### [Task item]
Retype the lines of the records word for word, starting at the line containing "videos into any language in minutes." and ending at the line containing "Pair with lighter", with both of those lines included. Leave the picture markers out of your copy.

### [Transcribed page contents]
::::::::::

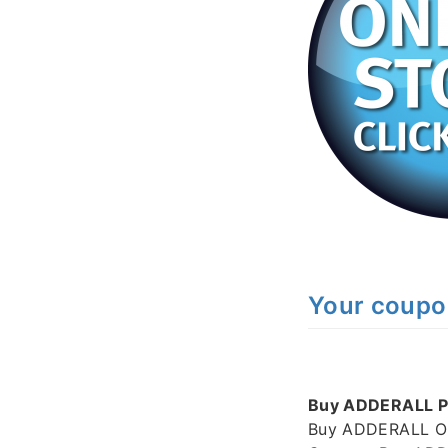
Your coupo
Buy ADDERALL Pi
Buy ADDERALL Onl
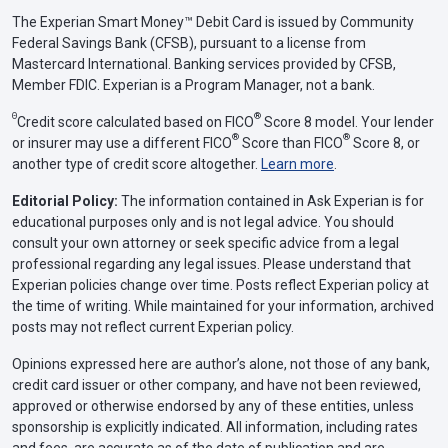
The Experian Smart Money™ Debit Card is issued by Community
Federal Savings Bank (CFSB), pursuant to a license from
Mastercard International. Banking services provided by CFSB,
Member FDIC. Experian is a Program Manager, not a bank.
Θ
®
Credit score calculated based on FICO
Score 8 model. Your lender
®
®
or insurer may use a different FICO
Score than FICO
Score 8, or
another type of credit score altogether.
Learn more
.
Editorial Policy:
The information contained in Ask Experian is for
educational purposes only and is not legal advice. You should
consult your own attorney or seek specific advice from a legal
professional regarding any legal issues. Please understand that
Experian policies change over time. Posts reflect Experian policy at
the time of writing. While maintained for your information, archived
posts may not reflect current Experian policy.
Opinions expressed here are author’s alone, not those of any bank,
credit card issuer or other company, and have not been reviewed,
approved or otherwise endorsed by any of these entities, unless
sponsorship is explicitly indicated. All information, including rates
and fees, are accurate as of the date of publication and are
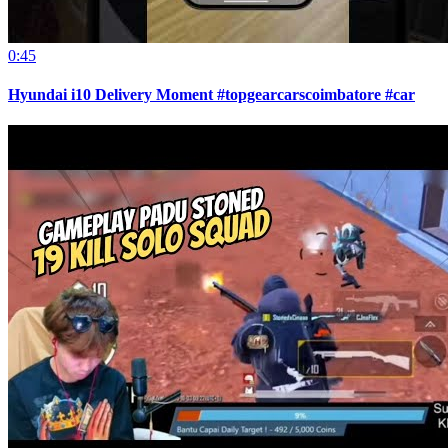
0:45
Hyundai i10 Delivery Moment #topgearcarscoimbatore #car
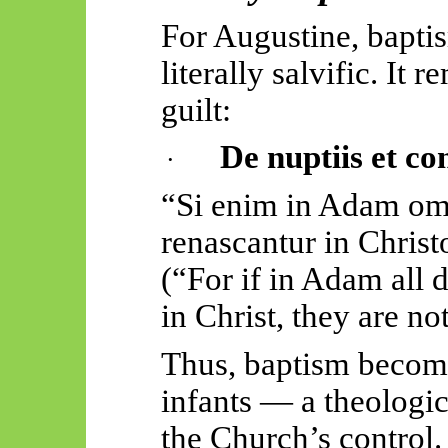
For Augustine, bapti
literally salvific. It
guilt:
De nuptiis et co
·
“Si
enim
in Adam o
renascantur
in Christ
(“For if in Adam all d
in Christ, they are no
Thus, baptism beco
infants — a theologi
the Church’s control.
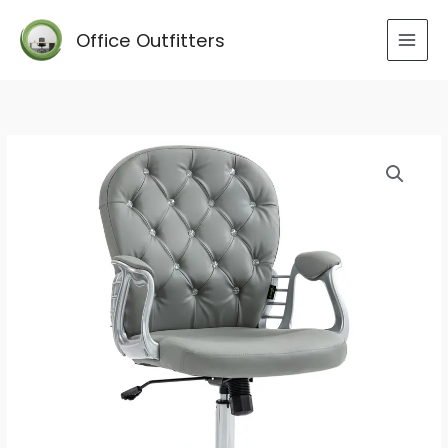
Skip
to
Office Outfitters
content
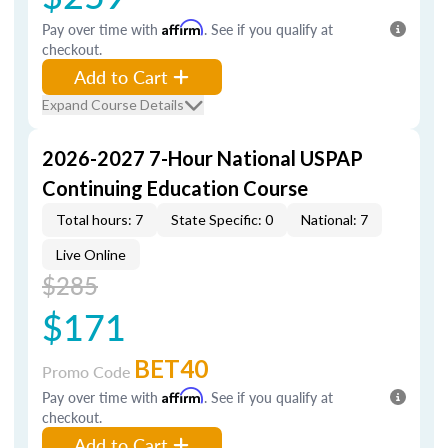
Pay over time with
Affirm
. See if you qualify at
checkout.
Add to Cart
Expand Course Details
2026-2027 7-Hour National USPAP
Continuing Education Course
Total hours: 7
State Specific: 0
National: 7
Live Online
$285
$171
BET40
Promo Code
Pay over time with
Affirm
. See if you qualify at
checkout.
Add to Cart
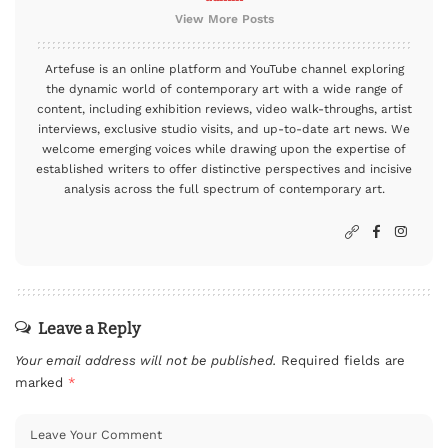
View More Posts
Artefuse is an online platform and YouTube channel exploring
the dynamic world of contemporary art with a wide range of
content, including exhibition reviews, video walk-throughs, artist
interviews, exclusive studio visits, and up-to-date art news. We
welcome emerging voices while drawing upon the expertise of
established writers to offer distinctive perspectives and incisive
analysis across the full spectrum of contemporary art.
Leave a Reply
Your email address will not be published.
Required fields are
marked
*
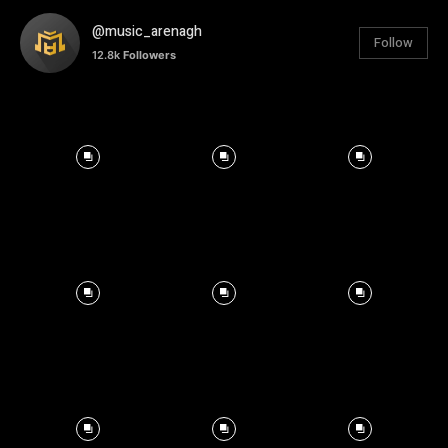
@music_arenagh
Follow
12.8k
Followers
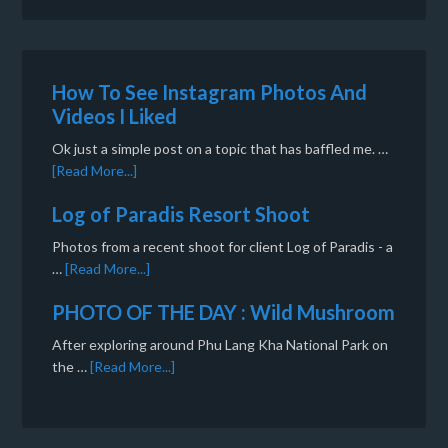
How To See Instagram Photos And
Videos I Liked
Ok just a simple post on a topic that has baffled me. …
[Read More...]
Log of Paradis Resort Shoot
Photos from a recent shoot for client Log of Paradis - a
…
[Read More...]
PHOTO OF THE DAY : Wild Mushroom
After exploring around Phu Lang Kha National Park on
the …
[Read More...]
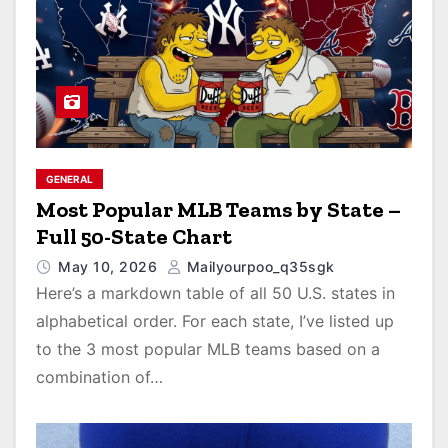
GENERAL
Most Popular MLB Teams by State –
Full 50-State Chart
May 10, 2026
Mailyourpoo_q35sgk
Here’s a markdown table of all 50 U.S. states in
alphabetical order. For each state, I’ve listed up
to the 3 most popular MLB teams based on a
combination of…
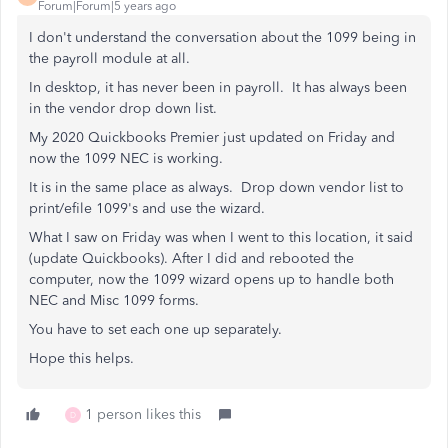
Forum|Forum|5 years ago
I don't understand the conversation about the 1099 being in
the payroll module at all.
In desktop, it has never been in payroll. It has always been
in the vendor drop down list.
My 2020 Quickbooks Premier just updated on Friday and
now the 1099 NEC is working.
It is in the same place as always. Drop down vendor list to
print/efile 1099's and use the wizard.
What I saw on Friday was when I went to this location, it said
(update Quickbooks). After I did and rebooted the
computer, now the 1099 wizard opens up to handle both
NEC and Misc 1099 forms.
You have to set each one up separately.
Hope this helps.
1 person likes this
D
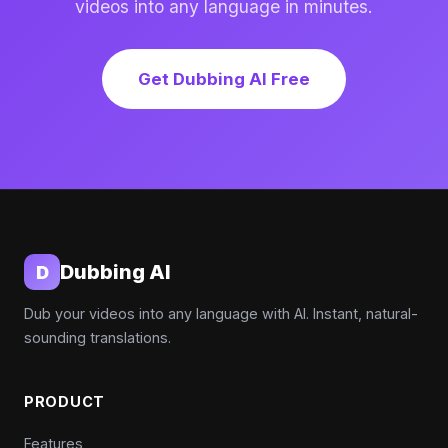
videos into any language in minutes.
Get Dubbing AI Free
Dubbing AI
D
Dub your videos into any language with AI. Instant, natural-
sounding translations.
PRODUCT
Features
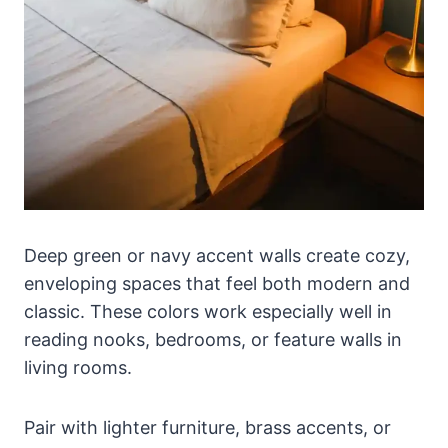
Deep green or navy accent walls create cozy,
enveloping spaces that feel both modern and
classic. These colors work especially well in
reading nooks, bedrooms, or feature walls in
living rooms.
Pair with lighter furniture, brass accents, or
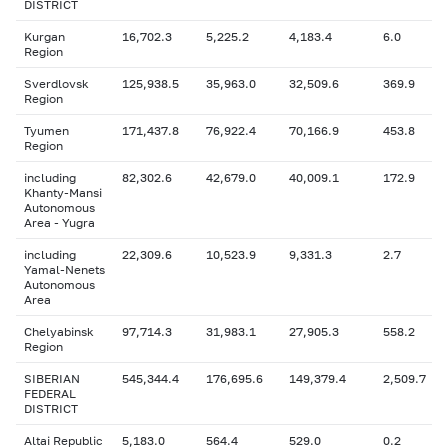
DISTRICT
Kurgan
16,702.3
5,225.2
4,183.4
6.0
Region
Sverdlovsk
125,938.5
35,963.0
32,509.6
369.9
Region
Tyumen
171,437.8
76,922.4
70,166.9
453.8
Region
including
82,302.6
42,679.0
40,009.1
172.9
Khanty-Mansi
Autonomous
Area - Yugra
including
22,309.6
10,523.9
9,331.3
2.7
Yamal-Nenets
Autonomous
Area
Chelyabinsk
97,714.3
31,983.1
27,905.3
558.2
Region
SIBERIAN
545,344.4
176,695.6
149,379.4
2,509.7
FEDERAL
DISTRICT
Altai Republic
5,183.0
564.4
529.0
0.2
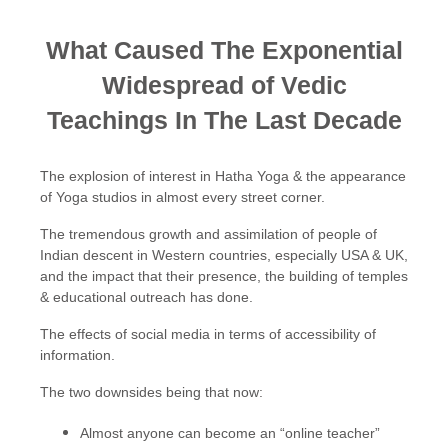
What Caused The Exponential
Widespread of Vedic
Teachings In The Last Decade
The explosion of interest in Hatha Yoga & the appearance
of Yoga studios in almost every street corner.
The tremendous growth and assimilation of people of
Indian descent in Western countries, especially USA & UK,
and the impact that their presence, the building of temples
& educational outreach has done.
The effects of social media in terms of accessibility of
information.
The two downsides being that now:
Almost anyone can become an “online teacher”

::::::::::

### [Reply to the task]
videos into any language in minutes.
Get Dubbing AI Free
Dubbing AI
D
Dub your videos into any language with AI. Instant, natural-
sounding translations.
PRODUCT
Features
Deep green or navy accent walls create cozy,
enveloping spaces that feel both modern and
classic. These colors work especially well in
reading nooks, bedrooms, or feature walls in
living rooms.
Pair with lighter furniture, brass accents, or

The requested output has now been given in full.